First thing I tested was a HP Deskjet 5550 at the office, plugged everything in per the directions, installed the software, and after launching their config utility, sure enough, the printer popped right up. One thing that I didn't care for was that the default setup must have the user 'connect' to their printer in this utility to make it available for use (basically make it unavailable to other users), they can then print, and finally free it up for others to use. Didn't seem very Mac-like, must be a Windows thing. Fortunately, they also include an auto-connect option, which just as it sounds, lets the Mac connect on the fly without checking out the printer first, and releases it once finished.

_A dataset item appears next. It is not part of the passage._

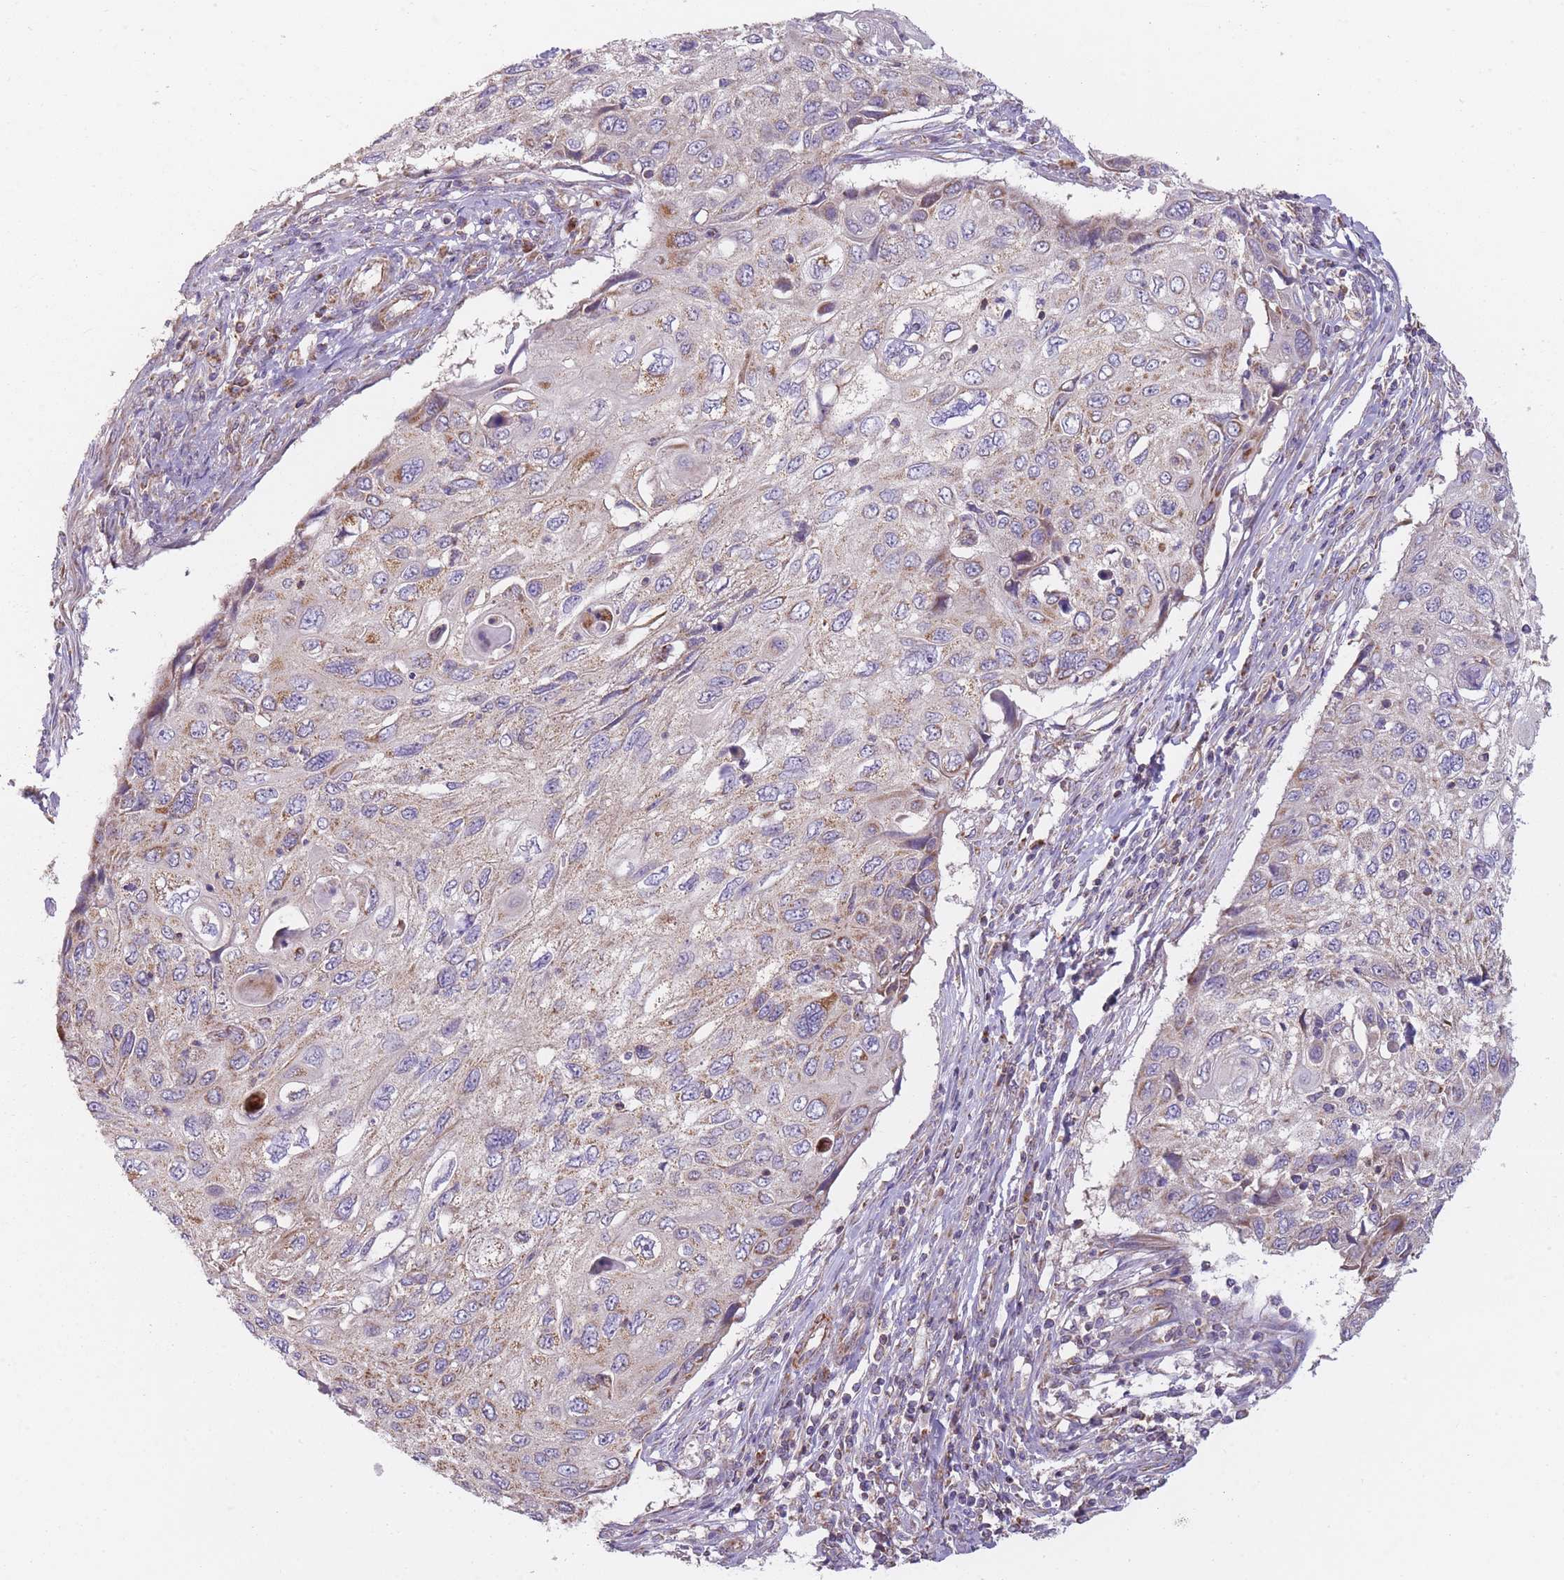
{"staining": {"intensity": "weak", "quantity": "25%-75%", "location": "cytoplasmic/membranous"}, "tissue": "cervical cancer", "cell_type": "Tumor cells", "image_type": "cancer", "snomed": [{"axis": "morphology", "description": "Squamous cell carcinoma, NOS"}, {"axis": "topography", "description": "Cervix"}], "caption": "This histopathology image reveals immunohistochemistry staining of human cervical cancer (squamous cell carcinoma), with low weak cytoplasmic/membranous staining in approximately 25%-75% of tumor cells.", "gene": "NDUFA9", "patient": {"sex": "female", "age": 70}}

The big advantage of the new model printer server is that it is bi-directional, meaning that the printer can communicate back to the Mac, for things like paper and ink status. I was able to use HP's utility to get the status of my ink levels and other info, worked just like it was there on the USB bus.
I tested with a few other model printers at the office, several HP models, both Inkjet and a Laser, all worked as expected. So, I packed up my trusty HP 5550 and the PS-4A and brought them home, hooked it all up here, installed the software, and again things worked as expected. I then set up my router's firewall to port forward the particular port I had assigned the print server to the print server's IP address. I connected back to my work system, entered the IP address of where the print server was now located, and in a few moments had again established a connection to the server, but this time across the internet from my office to my home, through my router, and finally to the print server. As before, the HP 5550 popped right up, and another print job came through just fine.
This last test wasm for me, the most impressive. My particular router doesn't like my IP printer at home, or probably any standard IP printer. The router included an option on some models to hook a parallel printer up and print to it via IP, my model didn't include this port, but the router still hogged that port assignment just the same, making printing to a standard IP printer impossible through the router, so I could never print to my home printer from the office before. At last, I was able to send jobs through to a printer here, basically because the Keyspan server uses a non-standard port (reassignable by the user) for printing.
All in all, I was very pleased with this product. In addition to supporting printers, it also supports scanners, multi-function printers, storage devices, PDAs, digital cameras, etc., but no audio/video type devices. I hope to get my hands on one of the newer HP multifunction printers soon and give that a try with this server, HP sells ethernet adapters for several of their printers, but the price on those is much higher than the cost of this little box, and if it works just as well, why spend the money?
Keyspan is well known for their great products, and this looks like another winner for them.